4. In FY 98, we mortgaged infrastructure and QOL to maintain training readiness. BASOPS, and RPM were underfunded again but with little migration ($18 million) as we needed every dollar for training. Infrastructure maintenance and repair are now funded below survival levels. FY 99. Marks the second consecutive year in which FORSCOM could not provide installation infrastructure repair beyond "break and fix." The most critical unfunded repairs totaling $215 million are: sewer and utility systems- $49M; barracks roofing/heating and air conditioning repair - $59M; roofs on maintenance and ammo facilities - $10M; bridges and roads - $29M; training and operations facilities repairs - $7M; and other general facility repair projects - $60M. Of immediate concern is our inability to resource food service contracts which drives us to the associated alternative of possibly returning our soldiers to perform kitchen and dining facility attendant duties. Base information management operations, the DOIMS, were hit especially hard. This account is down more then 30 percent from FY 98, severley affecting base automation, printing, and automation equipment accounts. Commanders state that shortfalls will "render infrastructure, QOL, and BASOPS(-) non-mission capable."

5. We fully understand that many of our unfunded requirements can only be realized with an increase in the overall funding level for the Department, and we continue to advocate that goal. As part of our assessment, we have identified those UFRs [unfunded requirements] requiring funding by way of Funding Letter inserts as well as other critical UFRs to be worked through the year of execution. Those items requiring additional funds within our funding letter include: Food Services and Dining Facility Operations $10.1M; AC/RC Support $15.6; AC/ARNG Integrated Divisions - $4.0M; Digital Training - $18.5M; Force Modernization - $18.6M, and Commercial Activities Studies - $3.2M.

6. Our Executive Agent Role in the DCSC4 areas demands intense management as we act of the Army's behalf. To resource the requirements of these missions in FY99 will require: an additional $26.3M in funding letter inserts for Long Haul Commo; $14.1M for sustainment of the new Command and Control Protect mission; and $1.7M for support of the Defense Red Switch Network. In addition, we request that Europe's portion be provided to them as was done in the POM.

7. AC/RC Support (Training Support XXI) continues to be significantly underfunded as we transition to the new Support to Operational Training Functional Area Assessment (SOT-FAA) Integrated alternative structure. This structure will be fully staffed in FY99 after a ramp-up year in FY98. The funding requirement is inherently heavy in TDY, as observers/controllers/evaluators and other training absence personnel must travel to, the associated RC units and training sites. We are concerned about our ability to fully perform this growing mission. In addition, the new AC/ARNG Integrated Divisions that will begin to stand up provisionally on 1 October 1998 are unfunded In FY99. These shortages are particularly acute the context of our stated commitment to the Total Army.

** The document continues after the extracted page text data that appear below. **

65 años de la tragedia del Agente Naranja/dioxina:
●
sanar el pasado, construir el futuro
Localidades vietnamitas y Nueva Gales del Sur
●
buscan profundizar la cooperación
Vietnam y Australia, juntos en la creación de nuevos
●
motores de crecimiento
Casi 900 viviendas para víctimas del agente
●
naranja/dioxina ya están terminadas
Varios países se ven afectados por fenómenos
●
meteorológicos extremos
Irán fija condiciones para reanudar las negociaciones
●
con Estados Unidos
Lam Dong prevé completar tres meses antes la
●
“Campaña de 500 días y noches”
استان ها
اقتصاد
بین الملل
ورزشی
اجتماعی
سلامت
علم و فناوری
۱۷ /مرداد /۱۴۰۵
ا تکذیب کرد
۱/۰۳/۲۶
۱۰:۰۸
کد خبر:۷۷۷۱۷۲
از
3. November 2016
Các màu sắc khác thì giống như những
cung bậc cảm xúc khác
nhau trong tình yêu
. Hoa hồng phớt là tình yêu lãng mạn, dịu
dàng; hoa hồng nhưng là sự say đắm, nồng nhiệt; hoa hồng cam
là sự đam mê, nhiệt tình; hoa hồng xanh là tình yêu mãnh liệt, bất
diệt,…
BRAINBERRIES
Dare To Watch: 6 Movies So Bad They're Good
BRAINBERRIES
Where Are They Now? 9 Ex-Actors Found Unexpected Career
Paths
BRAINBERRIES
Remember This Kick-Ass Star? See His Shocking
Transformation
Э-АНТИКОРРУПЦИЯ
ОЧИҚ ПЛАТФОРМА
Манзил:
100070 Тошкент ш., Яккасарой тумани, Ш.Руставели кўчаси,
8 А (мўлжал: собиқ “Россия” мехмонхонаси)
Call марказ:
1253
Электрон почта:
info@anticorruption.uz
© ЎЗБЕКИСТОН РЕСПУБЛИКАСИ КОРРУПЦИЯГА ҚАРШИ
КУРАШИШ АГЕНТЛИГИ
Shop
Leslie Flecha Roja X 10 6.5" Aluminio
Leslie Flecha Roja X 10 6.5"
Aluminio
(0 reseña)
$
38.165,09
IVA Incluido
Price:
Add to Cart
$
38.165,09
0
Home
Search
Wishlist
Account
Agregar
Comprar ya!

8. As we move toward fielding a digitized force, we need resources for robust digital training events and associated training infrastructure upgrades. Funding tails become major cost drivers as the Army moves from Advanced War Fighting Experiments (AWE) and applique to equipping and training the digitized force. Insufficient funding continues to delay modernization of many training support facilities such as ranges, simulation facilities, transportation networks to/from/in and around ranges, targetry, and maneuver boxes.

9. My assessment is not good news. Funding has fallen below the survival level in FY99. The commanders are concerned that they can not meet the daily challenges of the three imperatives of readiness: training, QOL, and Infrastructure. Our commitment to doing our part in reengineering, creative training strategies, and best business practices has never been stronger. Current funding levels place FORSCOM's ability to accomplish its mission at an unacceptable risk. We must have additional funding for FY98 and beyond.